Most cleanses actually do more harm than good and aren't sustainable for the long term, Frances Largeman-Roth, a nutrition expert and the author of "Eating in Color," told INSIDER.
"If something sounds too good to be true or a little nutty, like telling you to eat one thing only, then it probably is too good to be true," she said.
Fad diets typically don't give participants the amount of calories or nutrients they need for daily functioning and don't offer any teachable moments about what healthy eating really is, Largeman-Roth said. This is especially dangerous for people on certain medications, and anyone with diabetes should be especially wary of cleanses. Largeman-Roth said these people need specific caloric intakes and nutrients, and restrictive cleanses may deplete them of the substances their bodies need to remain healthy.
Ultimately, fad cleanses and diets are completely unnecessary, as the body has its own natural detoxification system. "The kidneys and liver do a great job of removing toxins," Largeman-Roth said.

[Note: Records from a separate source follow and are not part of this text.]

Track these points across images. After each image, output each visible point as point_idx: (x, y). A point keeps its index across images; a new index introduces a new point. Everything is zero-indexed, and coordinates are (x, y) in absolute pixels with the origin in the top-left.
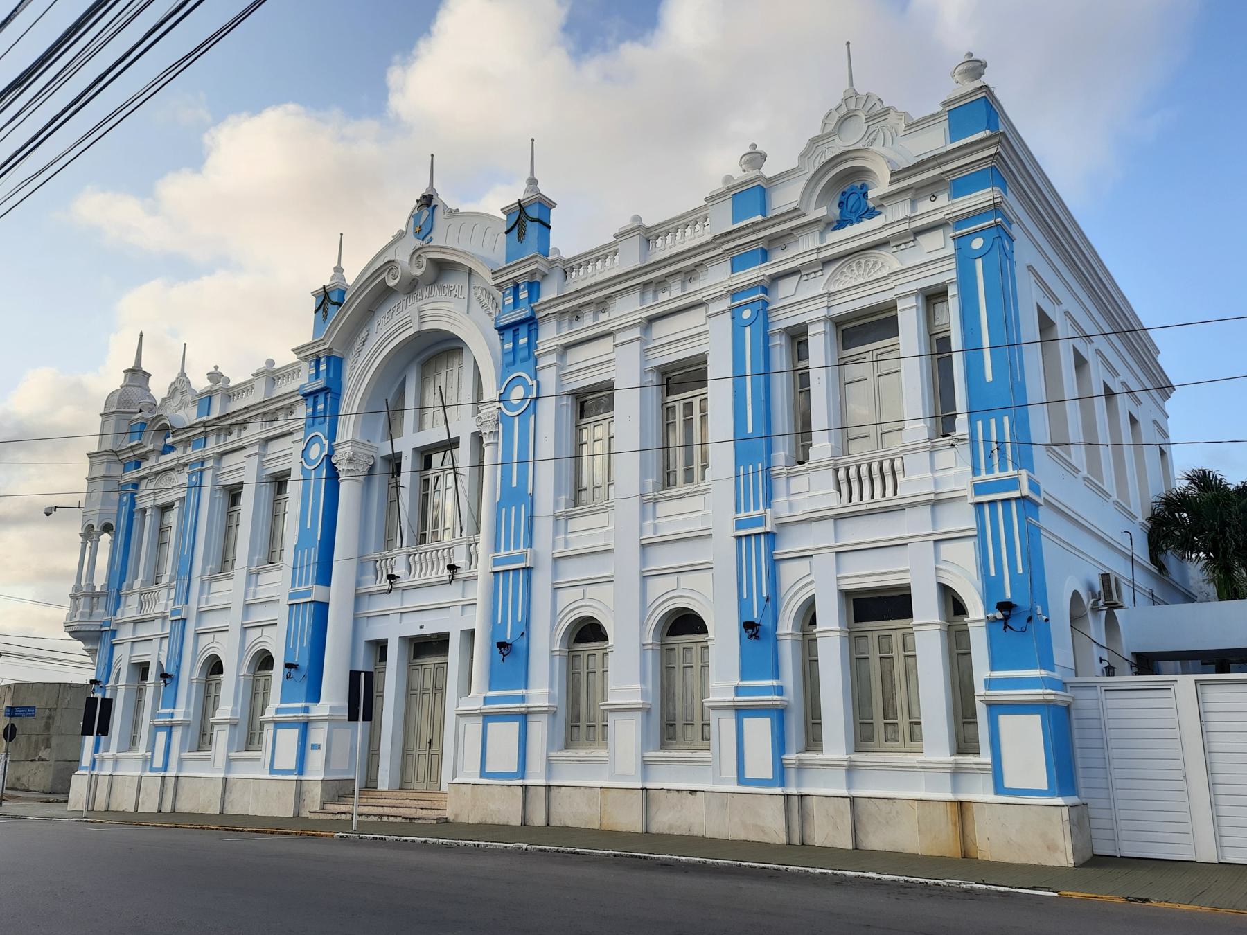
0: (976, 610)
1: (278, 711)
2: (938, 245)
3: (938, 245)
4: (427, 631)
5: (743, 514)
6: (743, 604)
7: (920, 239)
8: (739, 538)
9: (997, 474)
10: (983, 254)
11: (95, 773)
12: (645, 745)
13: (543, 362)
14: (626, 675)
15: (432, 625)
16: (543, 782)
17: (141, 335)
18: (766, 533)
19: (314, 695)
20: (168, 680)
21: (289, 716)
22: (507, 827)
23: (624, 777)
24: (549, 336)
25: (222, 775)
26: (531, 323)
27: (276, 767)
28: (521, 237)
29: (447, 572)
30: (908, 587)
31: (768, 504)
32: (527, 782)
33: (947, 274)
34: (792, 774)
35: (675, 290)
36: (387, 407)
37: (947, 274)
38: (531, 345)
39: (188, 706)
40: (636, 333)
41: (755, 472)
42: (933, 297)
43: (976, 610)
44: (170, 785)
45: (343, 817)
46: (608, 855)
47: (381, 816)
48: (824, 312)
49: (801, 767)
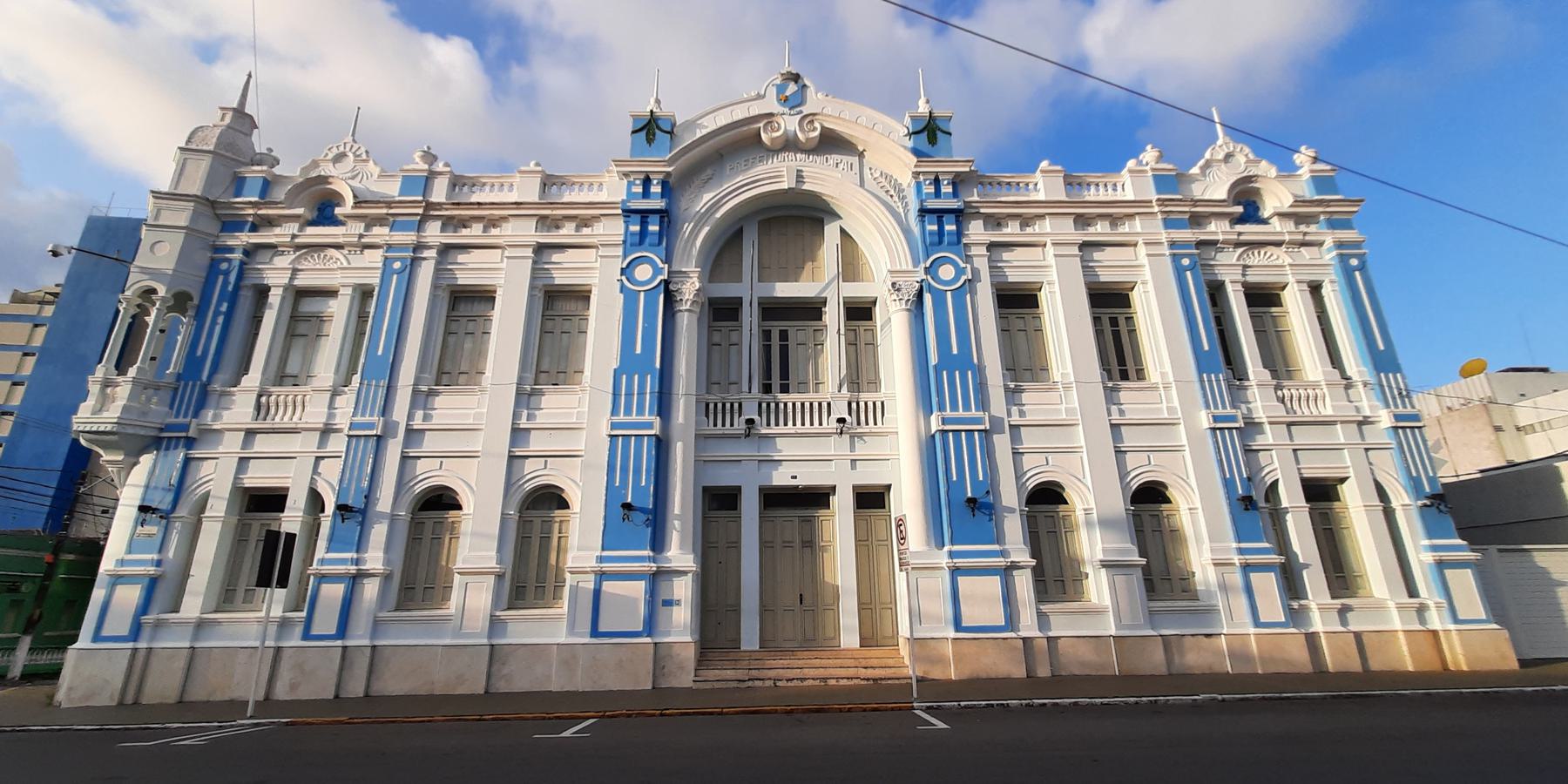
0: (330, 508)
1: (122, 562)
2: (375, 258)
3: (375, 258)
4: (801, 482)
5: (621, 418)
6: (1228, 484)
7: (366, 251)
8: (611, 436)
9: (634, 418)
10: (399, 272)
11: (142, 645)
12: (496, 604)
13: (974, 251)
14: (477, 543)
15: (808, 477)
16: (366, 642)
17: (250, 76)
18: (187, 438)
19: (658, 543)
20: (347, 515)
21: (341, 569)
22: (1152, 678)
23: (361, 637)
24: (976, 231)
25: (187, 645)
26: (960, 215)
27: (602, 629)
28: (650, 141)
29: (835, 425)
30: (287, 489)
31: (196, 415)
32: (349, 643)
33: (374, 279)
34: (146, 632)
35: (477, 229)
36: (725, 249)
37: (376, 281)
38: (960, 233)
39: (387, 550)
40: (529, 252)
41: (377, 386)
42: (364, 293)
43: (330, 508)
44: (140, 657)
45: (758, 683)
46: (1324, 698)
47: (825, 679)
48: (1240, 278)
49: (159, 625)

If you want to move the body's natural detox process along, you can drink lots of water and up your fibre intake. Largeman-Roth recommended 10 glasses of water and between 25 and 30 grams of fibre daily to keep things regular and assist the body with releasing toxins naturally.
To get lots of fibre, stick to the basics, like fruits and vegetables.
"You can roast them or put them on a salad, anything to just get more whole foods that are actually good for you," Largeman-Roth said.